即便她之后能成功脱离五条家,但得罪了咒术界最大的家族,哪儿能有什么好果子吃?
只要他们放出怀有替命术式之人逃脱的消息——
除非她这能进入另外一个人的身体存活,否则即便是接些见不得光的‘私单’,也会遭受到所有人的追捕。
当日定下束缚后,槐凉便由五条家的女侍带到了一处僻静的院落。
她拒绝了仆人的贴身服务,每日有专人固定时刻送来三餐,需要的一众生活用品,只要提要求都可以满足。
不出意外的,她被名为“保护”,实则软禁了起来。
这也没什么不好,正好她可以拥有足够多的空闲收集这个时间节点上,跟咒术界相关的一切。
既然暂时出不了院落,那么首要的一点,就是找到可以获取外界消息的渠道。
于是乎,槐凉就安装网线和电脑一事,与五条家的长老们进行了轰轰烈烈的拉锯战。
最终结果是好的,因为六眼神子也好奇外界非术师的生活及娱乐游戏。
搭上了他东风,她成功在自己的小院里安装上了电脑。
槐凉一早便知晓,自己流落的这个世界的科技十分落后,甚至在30年前才第一次登月成功。
人类连太阳系都没有探索完,更遑论空间跳跃到数十光年以外的其他星系。
不做系统任务,搞骚操作存钱买火箭探索星域‘回家’的念头,是不用再想了。
屋脊上的鸱吻高扬,豆大的雨点敲打着黑瓦发出淅淅沥沥的声响。
雨水汇聚于出檐的沟壑中,往下流淌,似展开了一副珠帘。
槐凉安坐在和室里,一方木质方几上放了碟时令的和菓子,用两片山茶花叶包裹的白色椿饼,散发着糯米和豆沙的香甜。
捻起一枚送入口中,有一股绵密的清淡甜味。
自打穿越后,她最大的乐子,也就是享受和平时代的物质——当然,美食就是其中不可或缺的一部分。
隐约的吵嚷声从院落外传来,槐凉敏锐地觉察到外面的结界似乎被人破开了,是来杀她的吗?
因为没有一击击杀六眼神子的把握,所以决定先干掉他的“另一条命”?
黑云沉沉,伴随着轰隆的雷声,雨势愈发大了起来。
小池塘里的金鱼们游来蹿去,浮在干枯的莲叶旁吐着泡泡。
庭院里萦绕的雨后特有的泥土腥气,此刻也混杂了另一股来自血液的腥膻。
五条悟就是在这个时候,突然走进来的。
他穿着一袭薄荷绿的折鹤纹羽织袴,撑了把靛蓝色的番伞,脚踩着木屐一步一步向长廊。
每一步,都在庭院的石板上留下一个血色脚印,又被暴雨冲刷成一团团模糊不清的猩红。
“原来是悟君大驾光临,有失远迎。
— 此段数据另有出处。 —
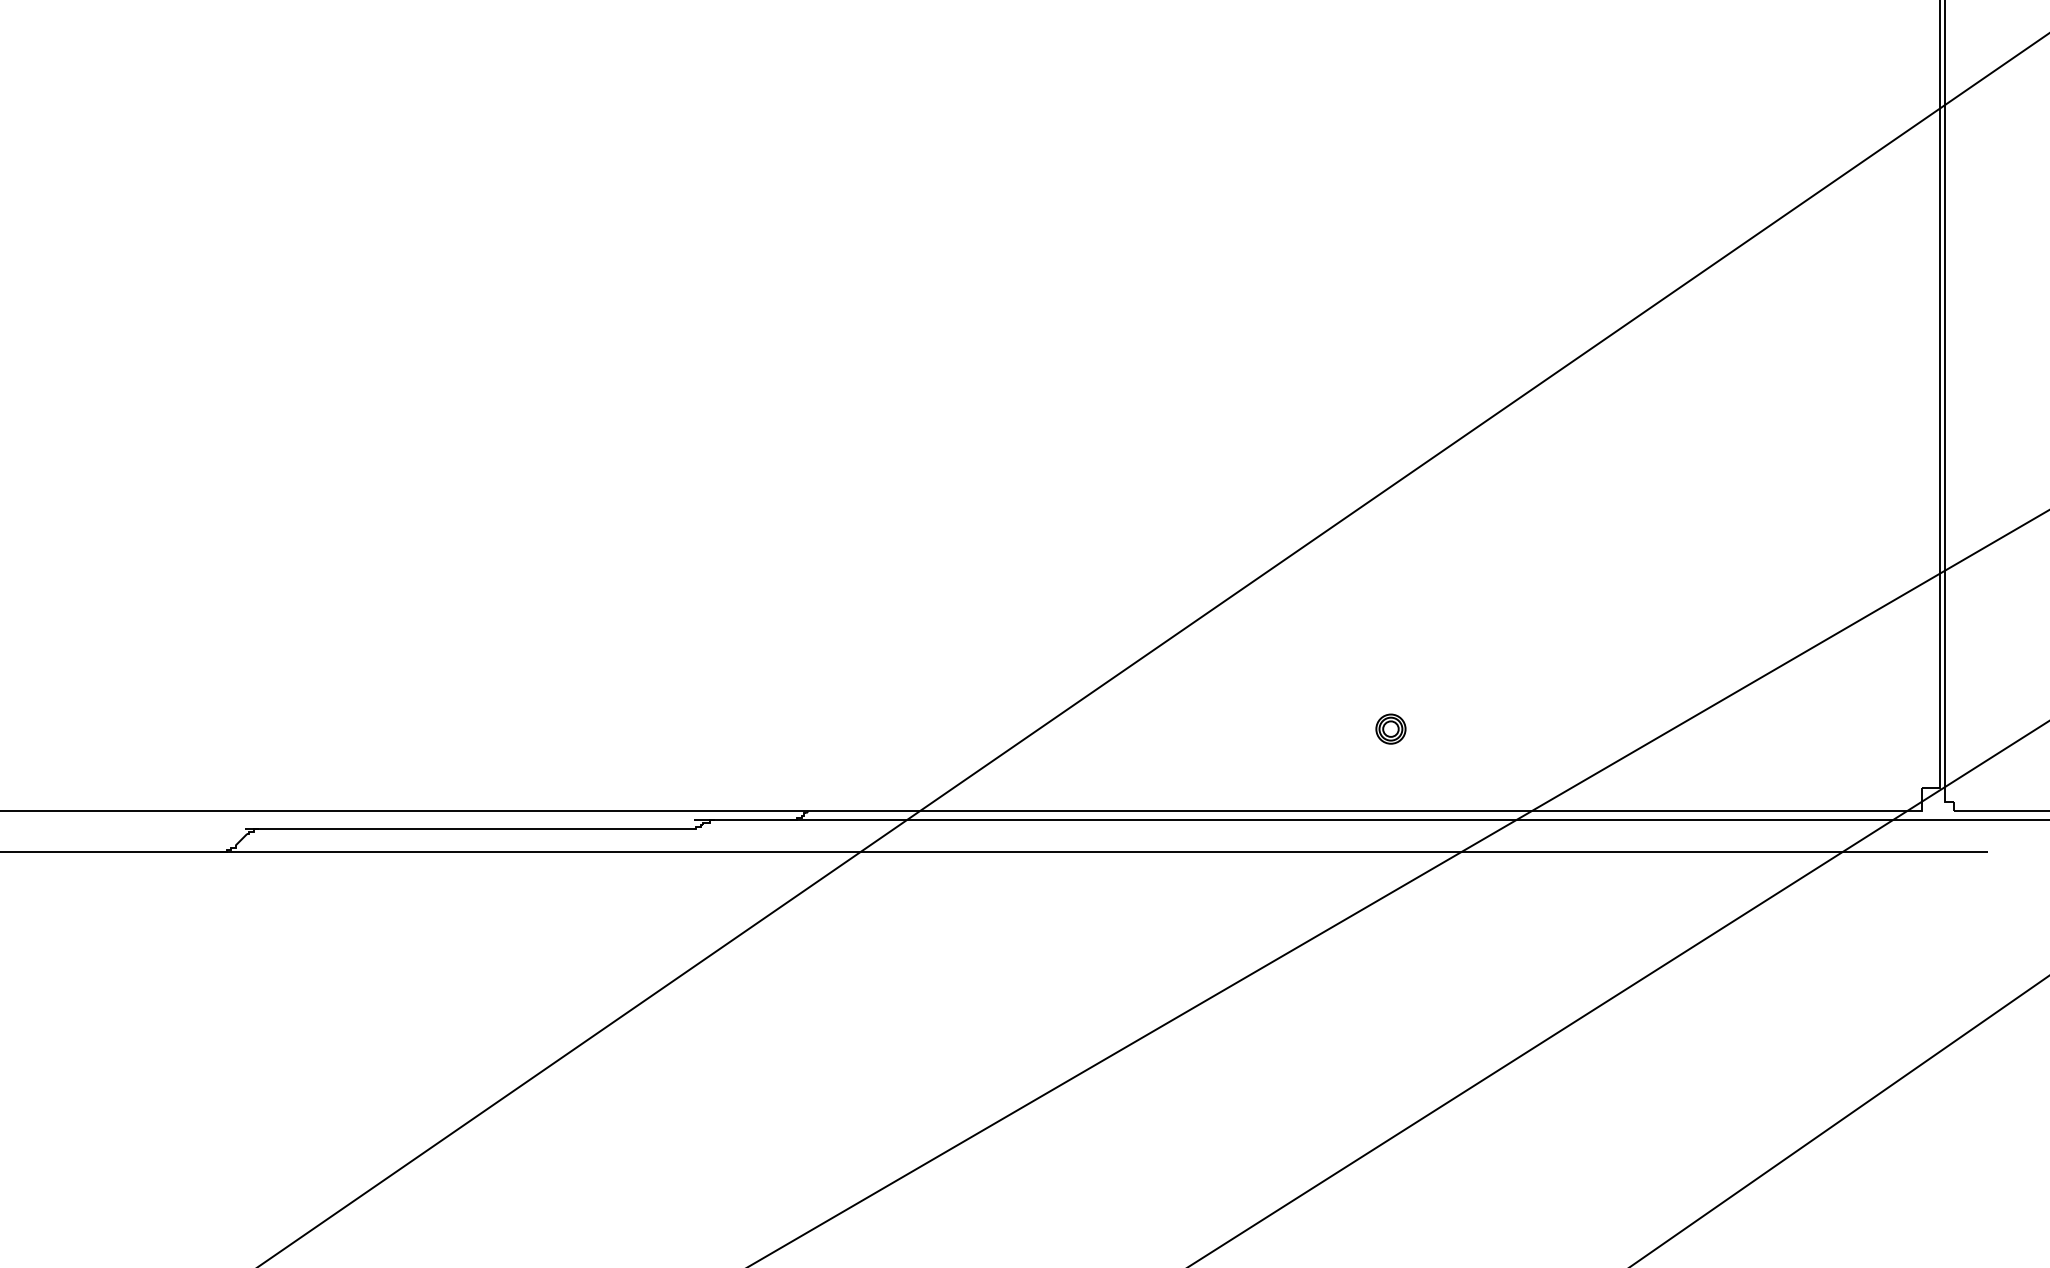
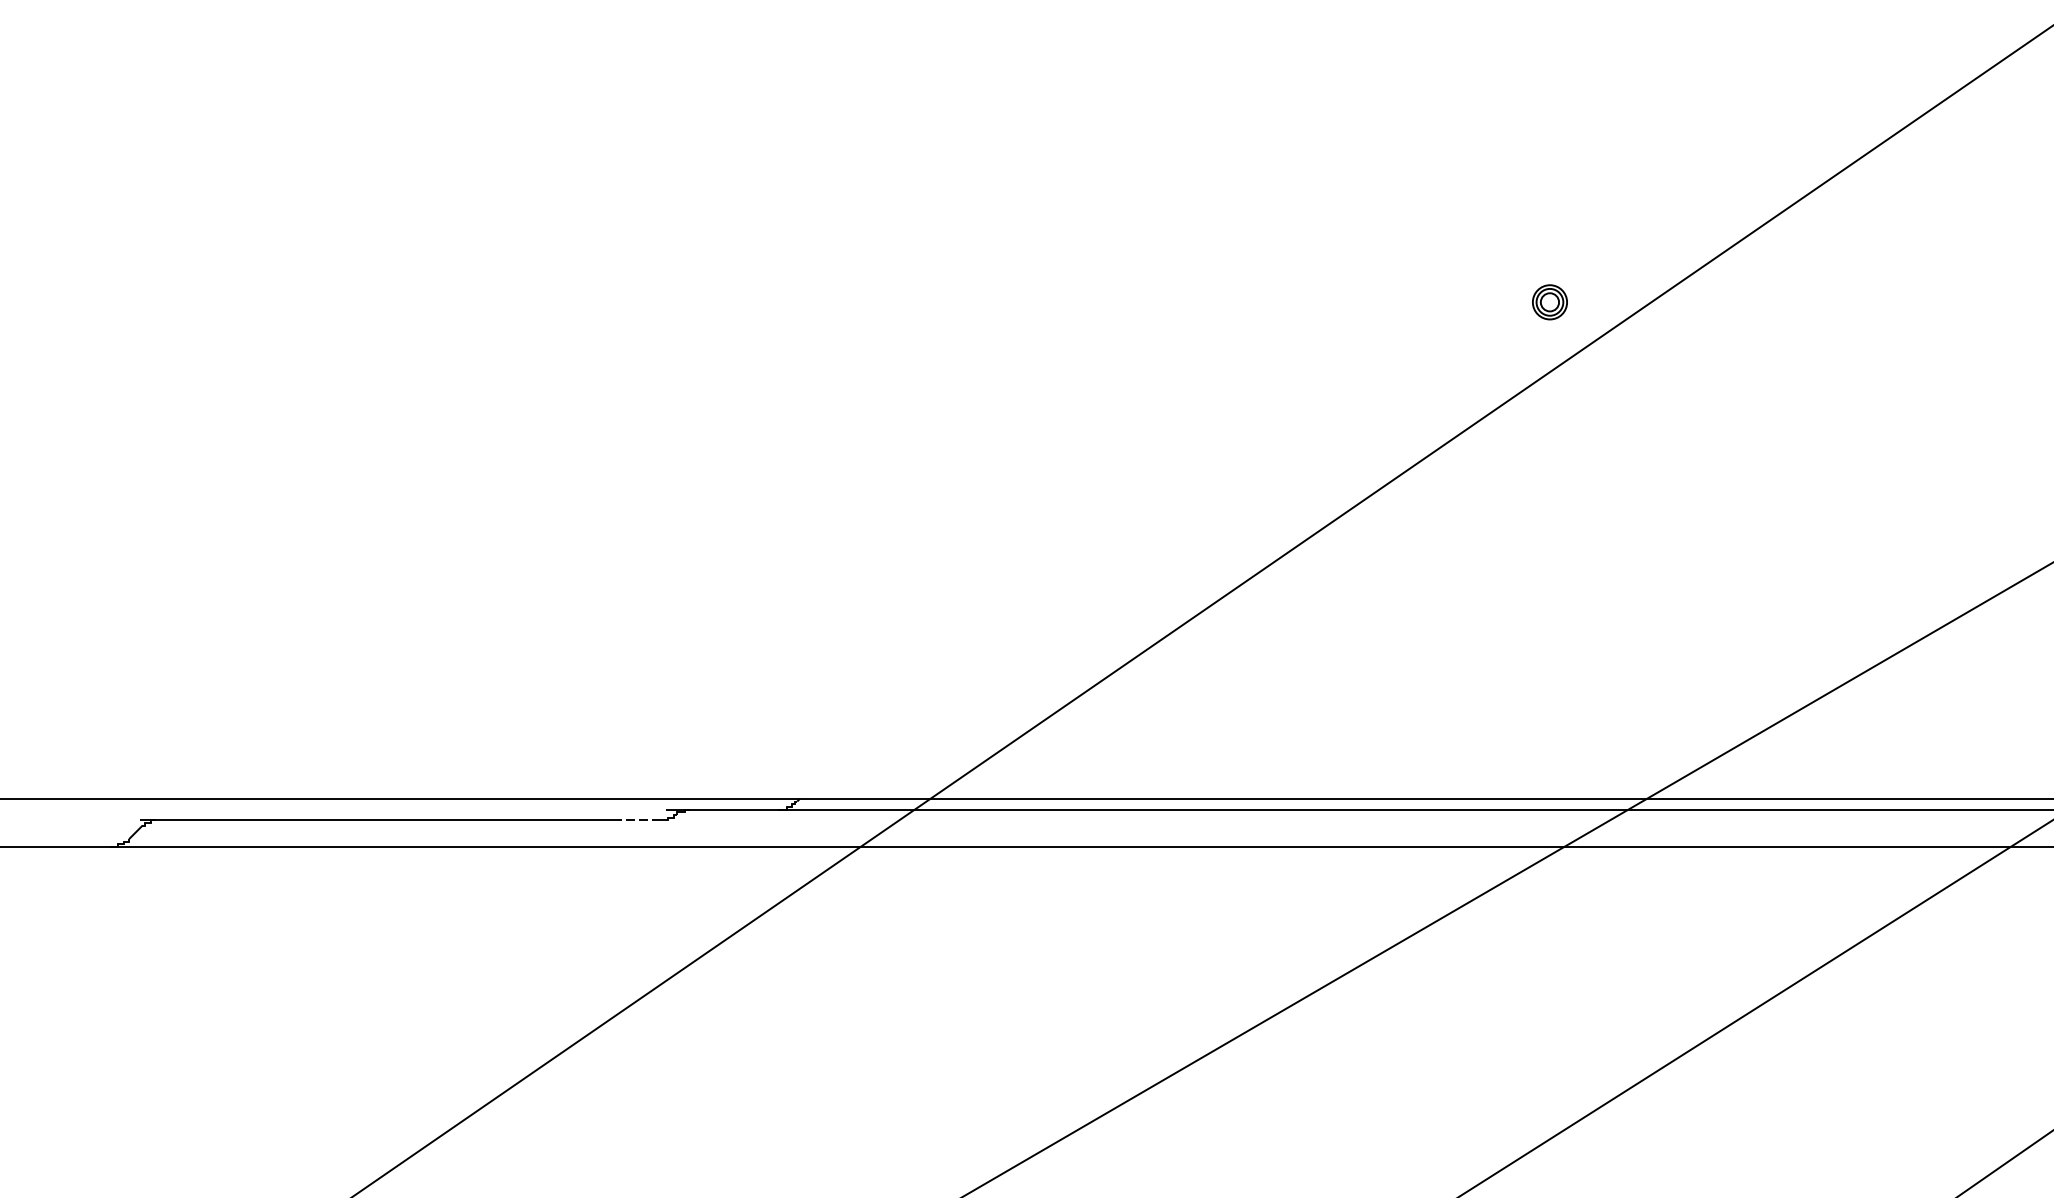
part: (1390, 728) -> (1549, 301), moved
line: (670, 829) -> (638, 820), solid -> dashed

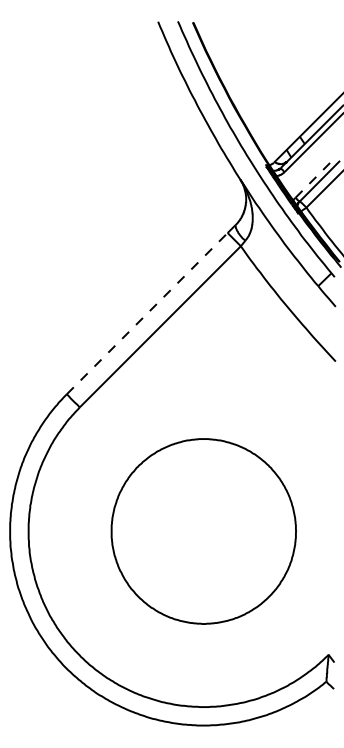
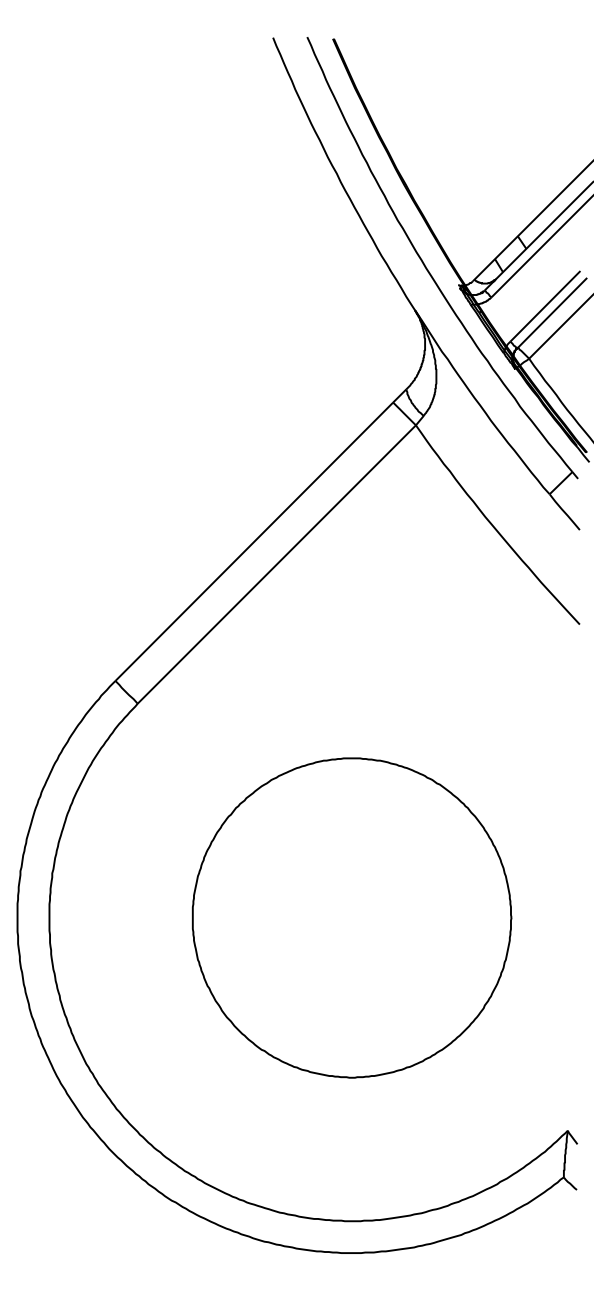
line: (315, 177) -> (544, 306), dashed -> solid
line: (147, 313) -> (254, 541), dashed -> solid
”
嘴里说着不胜惶恐的话,槐凉却始终安坐在长几前,手里稳稳捧着一本心理学书籍,浏览着上面的文字。
五条悟将撑开的番伞随意搁在屋外的长廊里,蹬掉木屐,踩着雪白的足袋大摇大摆地进入了室内。
他懒散地往垫子上一坐,双手后撑,高抬起下巴:“外面突袭的咒诅师有二十几个,已经全部解决了。”
槐凉翻了下书页,声音淡淡的:“哦,五条家的实力让人非常安心。”
“我亲手宰了十个。”
不满被忽视,五条悟坐直了身子,头凑近她的身侧,如天鹅绒蓝色宝石般的眼睛扫过书页。
“人格心理学?嗯,精神分析流、人本主义流……都是些什么乱七八糟的。”
五条悟来这一趟,其实是抱着看好戏,吓唬她的心理来的。